Pero no te deja correrte aún. Se levanta, sonriente pendejo, y te voltea boca abajo. "Ahora tu culazo, mi amor". Sus manos amasan tus nalgas, separándolas para besar la piel sensible. Un dedo lubricado por tus jugos roza tu ano, masajeando suave, pero hoy quieres más. "Métemela ya, Marco. Te necesito adentro". Él se posiciona, la cabeza de su verga presionando tu entrada, resbalosa. Entra de un empujón lento, centímetro a centímetro, llenándote hasta el fondo.

¡Madre santa, qué grande está! Me estira perfecta, tocando cada rincón.
Empieza a moverse, embestidas profundas, el slap-slap de piel contra piel mezclándose con nuestros gemidos.

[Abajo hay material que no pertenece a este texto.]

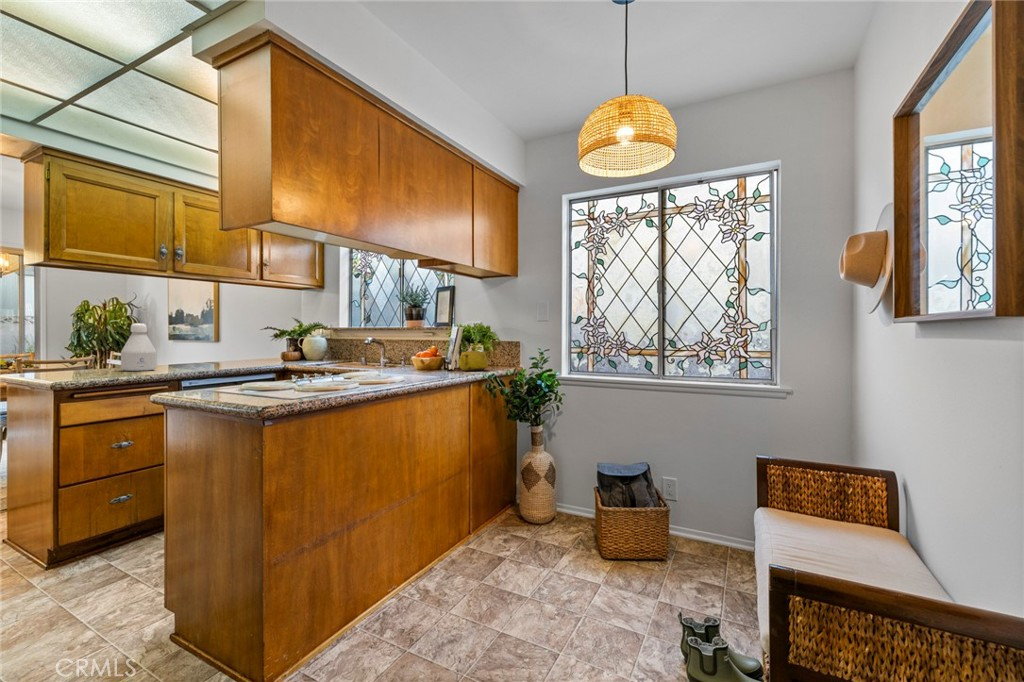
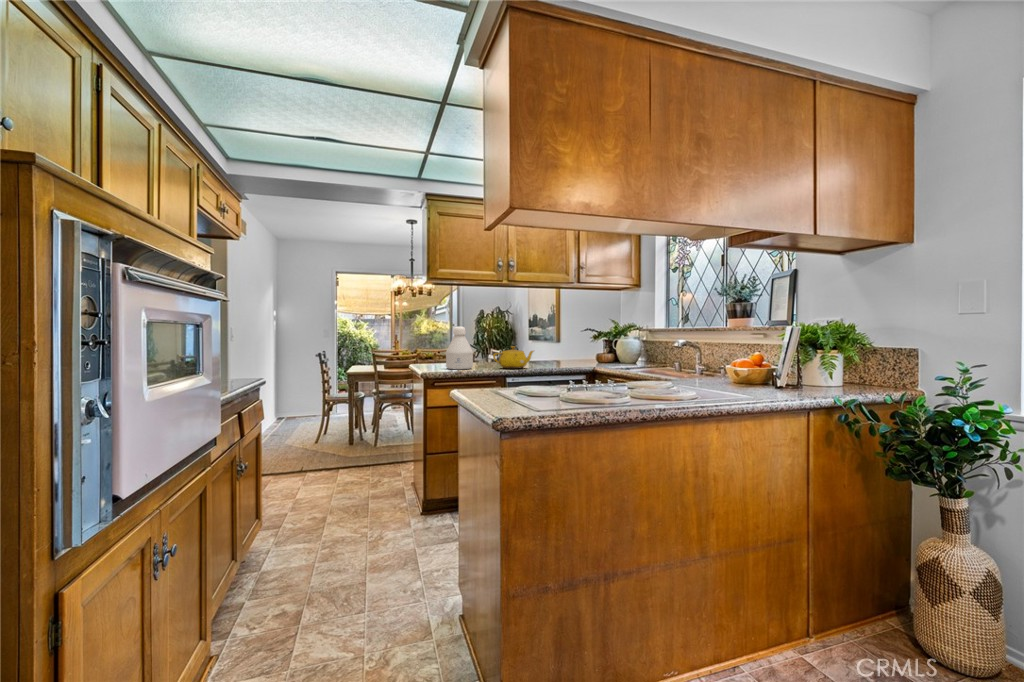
teapot: present [458,347,488,371] -> present [493,346,534,369]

Cambian de posición, tú encima ahora, cabalgándolo como reina. Tus tetas rebotan con cada bajada, sus manos guiándote las caderas. Sientes su verga palpitar dentro, rozando tu pared frontal. El sudor nos une, salado en la piel, su olor a hombre sudado volviéndote feral. "¡Córrete para mí, chula! Apriétame", gruñe él, pellizcándote los pezones. Aceleras, el jacuzzi burbujea de fondo como testigo, la música subiendo el ritmo. Tu orgasmo explota primero, un grito ahogado, paredes contrayéndose alrededor de él, jugos chorreando por sus bolas.

Él te voltea de nuevo, misionero intenso, piernas en sus hombros para penetrar más hondo. Sus ojos clavados en los tuyos, conexión pura. "Te amo, weyita", jadea, y eso te prende más. Sus embestidas se vuelven salvajes, el catre crujiendo, tu clítoris frotándose contra su pubis. Siente cómo se hincha, listo para estallar. "¡Dame todo, lléname!", suplicas, y él ruge, clavándose profundo, chorros calientes inundándote, mezclándose con tus jugos. Colapsa sobre ti, pesados, jadeantes, el corazón de él martillando contra tu pecho.

Se deslizan al jacuzzi, el agua caliente burbujeando alrededor de nuestros cuerpos exhaustos. Champaña helada en la orilla, brindamos con risas cansadas. Su mano acaricia tu muslo bajo el agua, suave ahora, tierno. "Ese 572 tri siempre funciona, ¿verdad?", dice guiñando. Tú ríes, besándolo lento.

Esto no es solo sexo, es nuestra conexión, nuestro escape del mundo. Mañana volveré a ser la ejecutiva seria, pero esta noche soy suya, plena.
Salen envueltos en toallas, se visten despacio, robándose besos. Al salir, el aire nocturno fresco, estrellas brillando sobre el mar. Él te acompaña al vocho, un último abrazo largo, promesas susurradas de la próxima clave.

Conduces de regreso, el cuerpo zumbando de satisfacción, sabor a él en la boca, su semen aún goteando lento. El 572 tri queda grabado, no solo en el celular, sino en tu piel, en tu alma. Neta, qué chido es tener esto, puro placer consensual, empoderador, entre adultos que se desean de verdad. Mañana, otro día, pero el recuerdo te mantendrá sonriendo.